> **Records for this exercise**
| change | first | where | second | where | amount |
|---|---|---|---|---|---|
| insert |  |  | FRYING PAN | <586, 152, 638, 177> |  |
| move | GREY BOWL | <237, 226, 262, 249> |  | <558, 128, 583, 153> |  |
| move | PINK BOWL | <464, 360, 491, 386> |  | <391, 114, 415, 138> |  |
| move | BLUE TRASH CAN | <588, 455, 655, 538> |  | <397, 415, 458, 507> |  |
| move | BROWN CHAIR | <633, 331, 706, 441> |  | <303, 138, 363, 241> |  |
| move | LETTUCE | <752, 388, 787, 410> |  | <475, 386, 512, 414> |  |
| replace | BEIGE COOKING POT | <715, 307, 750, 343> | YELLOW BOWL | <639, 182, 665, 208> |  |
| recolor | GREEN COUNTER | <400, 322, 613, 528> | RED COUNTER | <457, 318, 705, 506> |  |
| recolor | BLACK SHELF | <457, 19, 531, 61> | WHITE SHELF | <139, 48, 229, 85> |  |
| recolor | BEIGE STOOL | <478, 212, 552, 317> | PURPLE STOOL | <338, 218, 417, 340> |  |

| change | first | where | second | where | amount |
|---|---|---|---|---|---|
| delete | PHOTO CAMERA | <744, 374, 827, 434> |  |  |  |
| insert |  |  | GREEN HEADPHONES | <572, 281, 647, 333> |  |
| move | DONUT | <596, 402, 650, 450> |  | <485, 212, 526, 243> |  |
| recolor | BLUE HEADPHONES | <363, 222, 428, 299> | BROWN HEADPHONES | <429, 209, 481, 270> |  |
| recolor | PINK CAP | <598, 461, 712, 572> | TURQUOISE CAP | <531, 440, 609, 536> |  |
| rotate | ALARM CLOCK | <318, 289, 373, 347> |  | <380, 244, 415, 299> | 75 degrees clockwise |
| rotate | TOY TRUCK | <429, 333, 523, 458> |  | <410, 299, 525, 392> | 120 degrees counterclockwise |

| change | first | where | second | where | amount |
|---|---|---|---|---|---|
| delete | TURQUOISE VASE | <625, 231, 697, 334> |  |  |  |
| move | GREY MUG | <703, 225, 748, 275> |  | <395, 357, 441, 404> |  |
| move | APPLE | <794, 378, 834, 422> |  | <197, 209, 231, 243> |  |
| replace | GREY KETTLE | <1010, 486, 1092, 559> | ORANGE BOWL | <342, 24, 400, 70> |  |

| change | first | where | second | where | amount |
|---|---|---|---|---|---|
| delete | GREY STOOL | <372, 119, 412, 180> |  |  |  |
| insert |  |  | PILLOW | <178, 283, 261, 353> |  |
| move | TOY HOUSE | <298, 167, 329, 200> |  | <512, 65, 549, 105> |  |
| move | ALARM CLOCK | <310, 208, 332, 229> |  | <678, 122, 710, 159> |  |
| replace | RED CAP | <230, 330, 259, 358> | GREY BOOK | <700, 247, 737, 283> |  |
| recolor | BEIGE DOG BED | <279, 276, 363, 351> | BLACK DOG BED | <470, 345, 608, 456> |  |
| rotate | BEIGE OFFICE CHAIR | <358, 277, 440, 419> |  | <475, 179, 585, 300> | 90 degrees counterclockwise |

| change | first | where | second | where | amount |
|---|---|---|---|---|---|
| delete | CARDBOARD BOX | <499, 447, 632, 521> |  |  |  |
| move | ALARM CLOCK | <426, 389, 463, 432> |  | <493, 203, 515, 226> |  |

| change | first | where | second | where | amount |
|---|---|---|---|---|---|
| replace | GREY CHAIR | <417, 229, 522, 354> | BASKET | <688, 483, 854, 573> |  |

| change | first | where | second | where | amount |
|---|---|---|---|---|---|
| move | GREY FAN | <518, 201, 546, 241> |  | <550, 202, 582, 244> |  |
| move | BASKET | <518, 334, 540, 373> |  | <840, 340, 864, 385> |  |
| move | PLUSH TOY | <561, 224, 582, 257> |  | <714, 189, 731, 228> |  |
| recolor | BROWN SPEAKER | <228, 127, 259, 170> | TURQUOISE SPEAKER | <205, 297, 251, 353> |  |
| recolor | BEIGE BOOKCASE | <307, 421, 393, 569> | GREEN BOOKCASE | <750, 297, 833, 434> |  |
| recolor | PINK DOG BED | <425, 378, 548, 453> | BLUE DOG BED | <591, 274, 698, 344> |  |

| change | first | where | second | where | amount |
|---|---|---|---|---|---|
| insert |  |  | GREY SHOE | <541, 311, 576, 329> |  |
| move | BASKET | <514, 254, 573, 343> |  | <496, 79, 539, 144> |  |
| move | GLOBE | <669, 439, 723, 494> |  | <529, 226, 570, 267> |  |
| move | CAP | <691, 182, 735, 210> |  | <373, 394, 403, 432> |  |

> **Your assignment**
Exactly the lines from the start of the entries through the one bearing "move | BLUE" are to be output, with both ends included.

> **Answer to this problem**
| change | first | where | second | where | amount |
|---|---|---|---|---|---|
| insert |  |  | FRYING PAN | <586, 152, 638, 177> |  |
| move | GREY BOWL | <237, 226, 262, 249> |  | <558, 128, 583, 153> |  |
| move | PINK BOWL | <464, 360, 491, 386> |  | <391, 114, 415, 138> |  |
| move | BLUE TRASH CAN | <588, 455, 655, 538> |  | <397, 415, 458, 507> |  |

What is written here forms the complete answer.